Now, let’s **optimize** this table to improve query performance.

**Optimization Command**:
```sql
OPTIMIZE customer_orders
```

What happens:
- The system will **compact** these files. It will merge smaller files into larger ones, reducing the overall number of files.
  
**After Optimization**:
```plaintext
Table: customer_orders

Files:
order_part_optimized_001.parquet
order_part_optimized_002.parquet
```
Now, instead of thousands of small files, we have just a few large ones, making the queries faster.

#### ZORDER for Even Faster Queries:
You can further optimize the table based on frequently queried columns. For instance, if you often query `customer_orders` by **CustomerID**, you can use **ZORDER** to reorder the data.

**Command with ZORDER**:
```sql
OPTIMIZE customer_orders ZORDER BY (CustomerID)
```
This ensures that rows with the same `CustomerID` are stored together in fewer files, which improves the speed of queries related to `CustomerID`.

---

### 2. **VACUUM**
**VACUUM** cleans up old, unnecessary files that are no longer in use after updates or optimizations. Delta Lake keeps old files to support features like time travel, but over time, these files take up space and are not needed anymore.

#### Example Scenario:
After you update or optimize the `customer_orders` table, there might be old versions of files lying around, which are no longer part of the current table. These old files consume storage space.

Before running **VACUUM**, your table might look like this:

**Files After Updates (Before VACUUM)**:
```plaintext
Files:
order_part_001.parquet    <-- Old file (no longer needed)
order_part_002.parquet    <-- Old file (no longer needed)
order_part_optimized_001.parquet  <-- New file (current data)
order_part_optimized_002.parquet  <-- New file (current data)
```

The old files `order_part_001.parquet` and `order_part_002.parquet` are no longer used in the current table after optimization, but they still exist for time travel or rollback purposes.

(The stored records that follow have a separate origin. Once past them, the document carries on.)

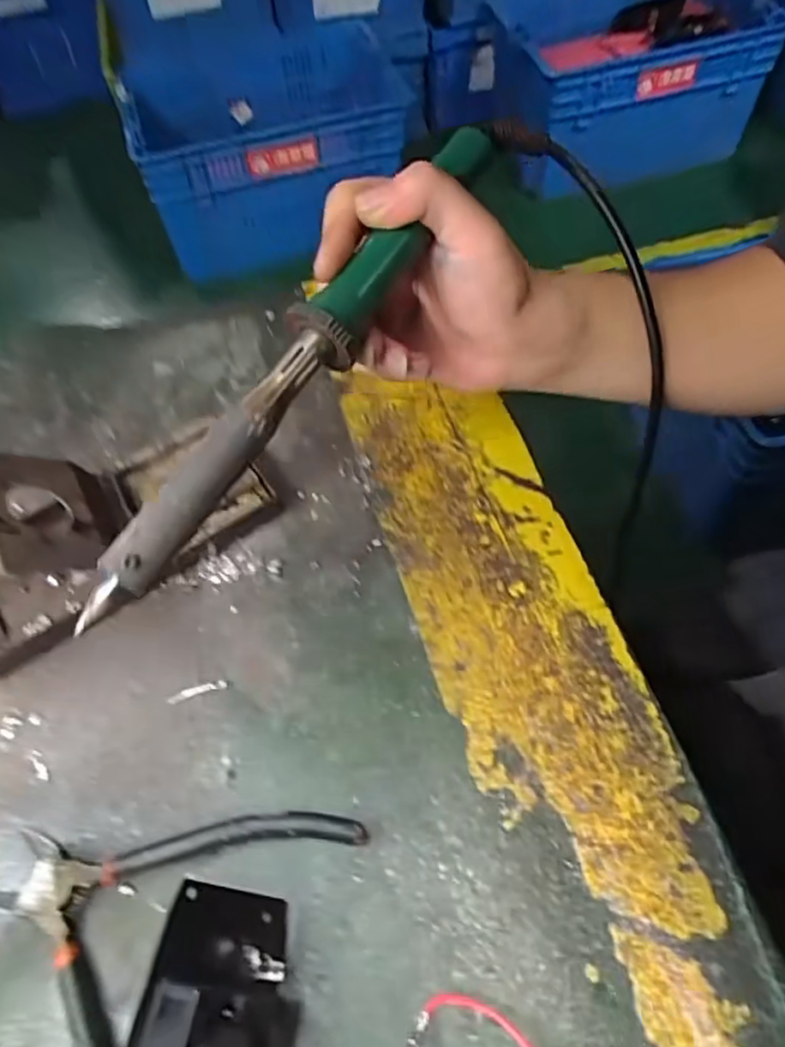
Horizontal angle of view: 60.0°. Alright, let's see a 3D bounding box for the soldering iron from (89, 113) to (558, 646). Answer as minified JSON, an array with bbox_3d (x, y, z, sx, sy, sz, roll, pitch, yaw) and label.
[{"bbox_3d":[-0.027,-0.074,0.274,0.024,0.025,0.277,30,74,21],"label":"soldering iron"}]

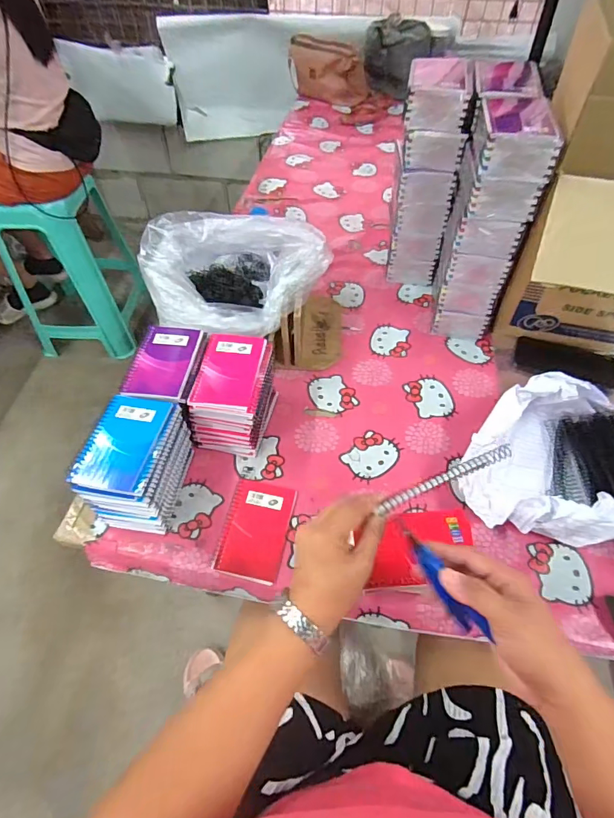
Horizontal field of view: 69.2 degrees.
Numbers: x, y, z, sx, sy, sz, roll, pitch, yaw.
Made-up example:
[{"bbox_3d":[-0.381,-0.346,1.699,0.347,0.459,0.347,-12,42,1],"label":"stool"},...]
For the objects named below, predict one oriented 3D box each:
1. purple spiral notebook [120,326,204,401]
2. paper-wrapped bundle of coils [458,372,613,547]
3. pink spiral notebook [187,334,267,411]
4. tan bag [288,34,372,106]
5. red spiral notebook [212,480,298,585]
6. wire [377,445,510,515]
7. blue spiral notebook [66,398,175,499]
[{"bbox_3d":[-0.208,-0.069,0.639,0.087,0.013,0.138,6,54,4],"label":"purple spiral notebook"},{"bbox_3d":[0.359,0.059,0.613,0.272,0.114,0.221,6,55,5],"label":"paper-wrapped bundle of coils"},{"bbox_3d":[-0.111,-0.058,0.632,0.084,0.010,0.132,7,55,5],"label":"pink spiral notebook"},{"bbox_3d":[0.063,-1.042,1.373,0.260,0.137,0.086,10,55,7],"label":"tan bag"},{"bbox_3d":[-0.069,0.162,0.607,0.086,0.009,0.133,10,55,7],"label":"red spiral notebook"},{"bbox_3d":[0.134,0.064,0.422,0.145,0.007,0.013,-21,57,-14],"label":"wire"},{"bbox_3d":[-0.230,0.041,0.560,0.086,0.019,0.136,8,55,6],"label":"blue spiral notebook"}]

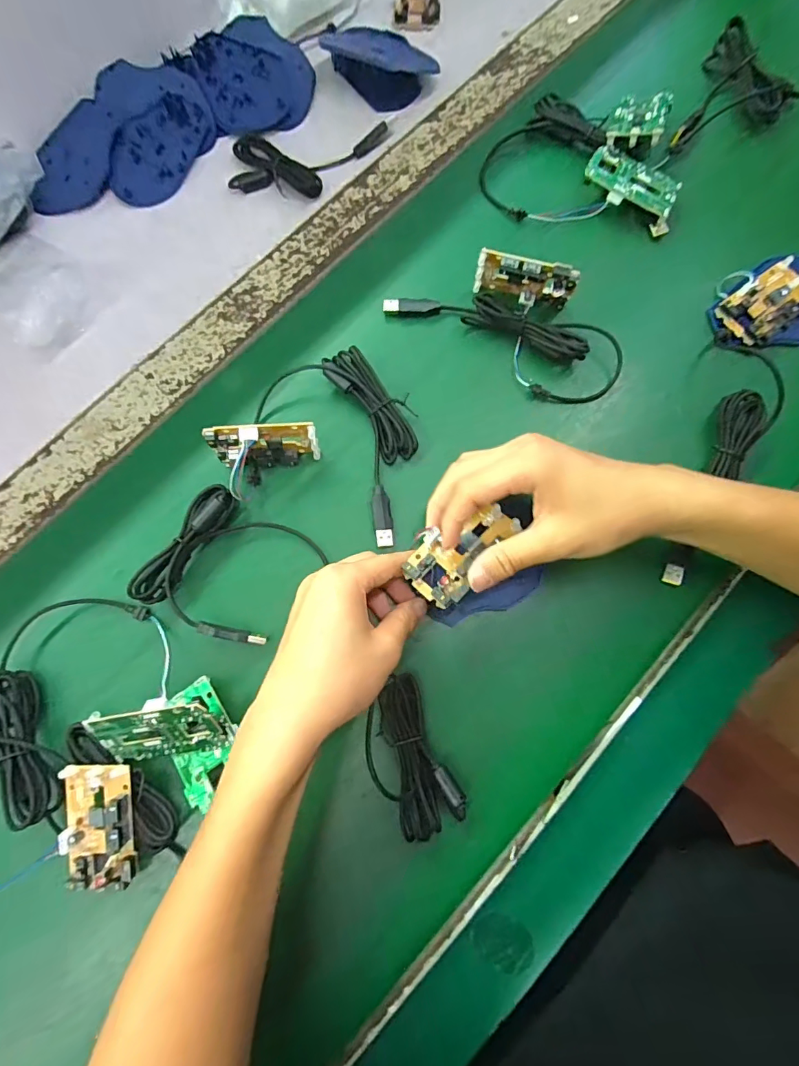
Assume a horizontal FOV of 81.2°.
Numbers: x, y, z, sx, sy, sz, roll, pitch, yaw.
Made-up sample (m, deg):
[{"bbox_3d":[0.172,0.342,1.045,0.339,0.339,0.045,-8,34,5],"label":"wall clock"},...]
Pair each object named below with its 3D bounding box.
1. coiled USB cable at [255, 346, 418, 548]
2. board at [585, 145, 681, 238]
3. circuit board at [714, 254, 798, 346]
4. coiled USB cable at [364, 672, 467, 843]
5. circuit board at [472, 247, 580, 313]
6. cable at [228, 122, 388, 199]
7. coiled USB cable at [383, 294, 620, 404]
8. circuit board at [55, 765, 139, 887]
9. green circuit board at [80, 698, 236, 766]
[{"bbox_3d":[-0.034,-0.078,0.362,0.157,0.018,0.093,44,82,9],"label":"coiled USB cable"},{"bbox_3d":[0.200,-0.296,0.399,0.082,0.022,0.048,30,80,6],"label":"board"},{"bbox_3d":[0.297,-0.187,0.373,0.079,0.011,0.044,-37,80,-7],"label":"circuit board"},{"bbox_3d":[0.005,0.149,0.313,0.047,0.035,0.093,-24,79,-5],"label":"coiled USB cable"},{"bbox_3d":[0.098,-0.200,0.369,0.076,0.045,0.017,18,79,4],"label":"circuit board"},{"bbox_3d":[-0.084,-0.337,0.421,0.136,0.010,0.070,3,78,1],"label":"cable"},{"bbox_3d":[0.080,-0.153,0.372,0.193,0.023,0.067,17,79,4],"label":"coiled USB cable"},{"bbox_3d":[-0.193,0.187,0.296,0.044,0.013,0.073,-6,78,-1],"label":"circuit board"},{"bbox_3d":[-0.150,0.127,0.297,0.083,0.008,0.048,-7,122,4],"label":"green circuit board"}]

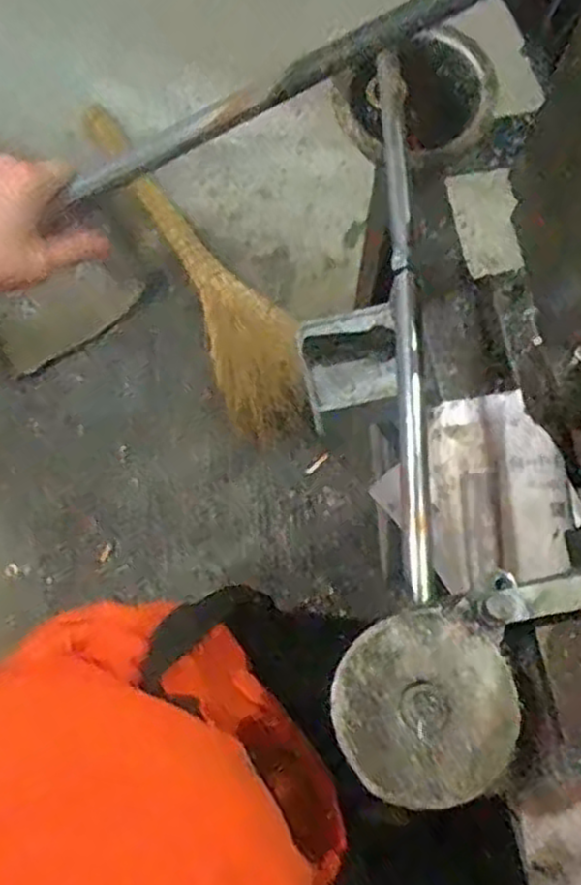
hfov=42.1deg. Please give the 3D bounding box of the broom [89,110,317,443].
[{"bbox_3d":[-0.167,-0.336,1.427,0.168,0.093,0.765,-28,78,-5],"label":"broom"}]

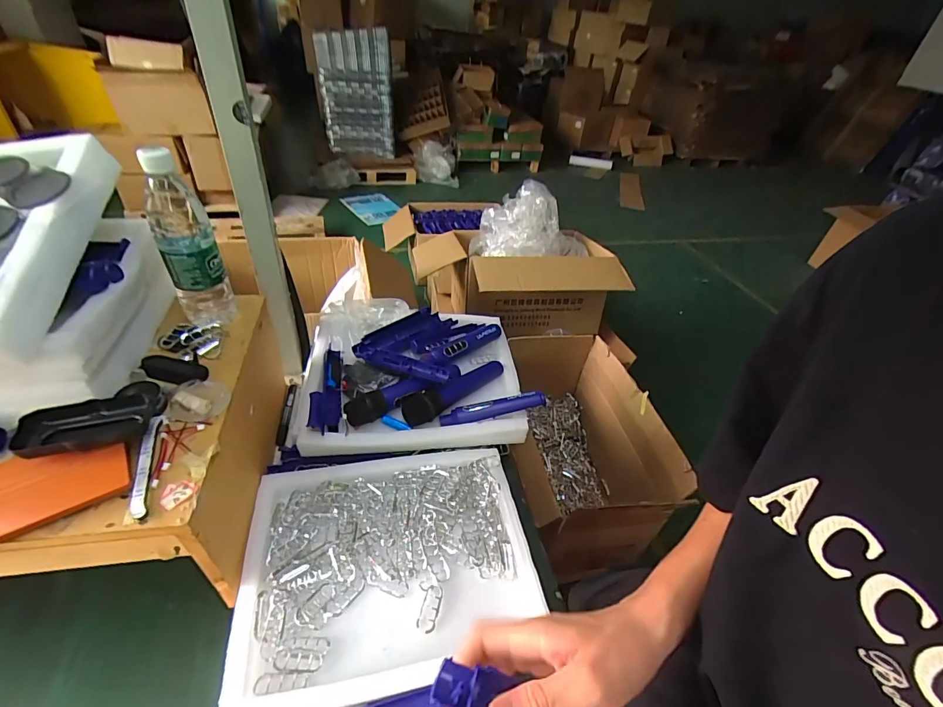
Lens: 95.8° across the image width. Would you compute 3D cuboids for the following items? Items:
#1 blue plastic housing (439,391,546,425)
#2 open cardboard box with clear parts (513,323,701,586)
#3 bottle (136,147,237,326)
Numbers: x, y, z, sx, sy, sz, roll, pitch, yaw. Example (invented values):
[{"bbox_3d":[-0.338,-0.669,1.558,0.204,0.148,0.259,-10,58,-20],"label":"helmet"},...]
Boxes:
[{"bbox_3d":[0.037,0.086,0.687,0.169,0.040,0.031,-3,42,-12],"label":"blue plastic housing"},{"bbox_3d":[0.268,0.238,1.098,0.329,0.300,0.522,3,40,-5],"label":"open cardboard box with clear parts"},{"bbox_3d":[-0.361,-0.136,0.546,0.062,0.223,0.058,-14,44,-24],"label":"bottle"}]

To clean up these files, you can run the **VACUUM** command.

**Vacuum Command**:
```sql
VACUUM customer_orders RETAIN 168 HOURS
```

This command tells Delta Lake to delete files that are older than **168 hours** (7 days). You can adjust the number of hours if you want to keep the old files for a shorter or longer period. **After VACUUM**, only the necessary, optimized files remain:

**Files After VACUUM**:
```plaintext
Files:
order_part_optimized_001.parquet  <-- New file (current data)
order_part_optimized_002.parquet  <-- New file (current data)
```

In this case, the old files are removed, freeing up storage space.

---

### Summary with a Simple Analogy:
- **OPTIMIZE** is like cleaning up your workspace by putting all scattered papers (small files) into a few neatly organized folders (larger, compacted files).
- **VACUUM** is like throwing away old drafts or documents you no longer need after reorganizing your workspace.

Together, these operations keep your Delta Lake tables efficient and clean, speeding up query performance and saving storage space.